Red Alert jumped up 5 places to 8th on their second visit to WSKC in 2014. If they can repeat that kind of progress, they should be more than happy, though they’ll be aware that it gets tougher at the top. Their last competition outing was at the STACK European Championships in September 2015, where their new ballet still had some bugs to be ironed out. Six months on, they should have sorted the problems and could reasonably be focussed on a top 5 placing. Red Alert are one of the hardest working teams around and have, as always, been putting in a lot a practice despite some seriously cold winter temperatures in Moscow.
Malaysia, are again represented by Team Silat. They have one change of personnel since 2014, but in their case, it’s unlikely to make a difference because, as members of the Bintulu Kite Flyer Club they have a strong squad of 15 or more pilots who fly together every weekend. On their first WSKC outing in 2014, Silat finished in a creditable 9th place making them top debutants for that edition. More recently, they achieved a strong second place just behind Cerfs Volants Folies in the Bintulu Cup Competition. Flying on their own home field may have helped, but, thanks to hard work and their increasing level of experience, Silat could be one of the teams to watch. However, in Sarawak they have little opportunity to practice with their vented kites. Strong winds in Berck may the biggest obstacle to success.
So that’s the teams.
WSKC will take place within the framework of the Berck Rencontre International des Cerfs Volants (RICV), a vast nine-day kite event and major logistical operation! Just as 2016 will be 10th Edition of WSKC, it will also be the 30th year of RICV, so a double celebration. Organiser, Gerard Clement is all geared-up for the huge influx of competitors, officials, demonstration performers, single line kite-flyers plus supporters and international guests who come together at this time for the flying, the friendships . . . and the fireworks!

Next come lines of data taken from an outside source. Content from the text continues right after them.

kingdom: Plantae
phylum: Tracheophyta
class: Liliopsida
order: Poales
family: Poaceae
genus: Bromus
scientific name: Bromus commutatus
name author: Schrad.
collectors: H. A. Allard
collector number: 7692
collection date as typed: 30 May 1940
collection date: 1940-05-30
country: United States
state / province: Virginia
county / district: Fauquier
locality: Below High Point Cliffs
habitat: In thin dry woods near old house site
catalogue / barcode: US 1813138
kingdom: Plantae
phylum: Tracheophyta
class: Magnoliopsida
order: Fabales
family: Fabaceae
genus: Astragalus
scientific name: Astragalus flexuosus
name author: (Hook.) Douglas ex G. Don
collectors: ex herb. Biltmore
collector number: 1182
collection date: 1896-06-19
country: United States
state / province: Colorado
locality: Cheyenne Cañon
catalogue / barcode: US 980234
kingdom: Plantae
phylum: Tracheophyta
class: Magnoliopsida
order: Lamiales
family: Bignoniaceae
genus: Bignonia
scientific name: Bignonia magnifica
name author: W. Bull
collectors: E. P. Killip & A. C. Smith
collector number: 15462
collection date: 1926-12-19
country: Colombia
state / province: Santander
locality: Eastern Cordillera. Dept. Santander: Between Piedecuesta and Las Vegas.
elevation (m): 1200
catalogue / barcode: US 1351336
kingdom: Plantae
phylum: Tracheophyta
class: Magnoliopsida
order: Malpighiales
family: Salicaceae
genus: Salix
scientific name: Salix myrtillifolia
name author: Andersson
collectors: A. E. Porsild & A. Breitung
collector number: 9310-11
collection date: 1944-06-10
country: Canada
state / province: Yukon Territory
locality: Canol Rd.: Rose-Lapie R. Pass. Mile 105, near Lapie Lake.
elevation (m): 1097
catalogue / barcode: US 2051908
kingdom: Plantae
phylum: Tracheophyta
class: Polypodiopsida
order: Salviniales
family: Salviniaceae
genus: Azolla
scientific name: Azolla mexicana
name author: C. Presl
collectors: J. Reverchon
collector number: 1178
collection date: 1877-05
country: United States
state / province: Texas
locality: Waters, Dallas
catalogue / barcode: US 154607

On the staff side, scorer Susan Skinner (AKA), will again be wrestling with the judges’ handwriting. Aiming to keep both judges and competitors in order on the field will be Directrice de Terrain Mary Ann Parker (STACK UK). Sumiko Yamashita (AJSKA) will be a hard act to follow but we look forward to some spectacular shots from Julia Lezhnina (STACK Russia) who, this year, carries the “All Areas Access Pass” as Official Photographer. The WSKC 2016 judging panel welcomes one new member in Mark Quirmbach (AKA) and also sees a welcome return to WSKC duty for Germany’s Jürgen Schneider. Much travelled Lisa Willoughby (AKA) wins her third WSKC judging appointment while Pascal Martel (FFVL) gets his fourth. Ron Despojado was originally scheduled to take on the Chief Judge role for this edition but, following Ron’s unexpected passing, Andrew Taylor (STACK UK) is recalled to the judging panel for a 6th time. The Organisers have kindly allowed Pascal Vection (FFVL) and Nilza Riveros (Colombia) to work as Shadow Judges/Runners during the competition. It’s likely to be an intense induction to international competition judging for them!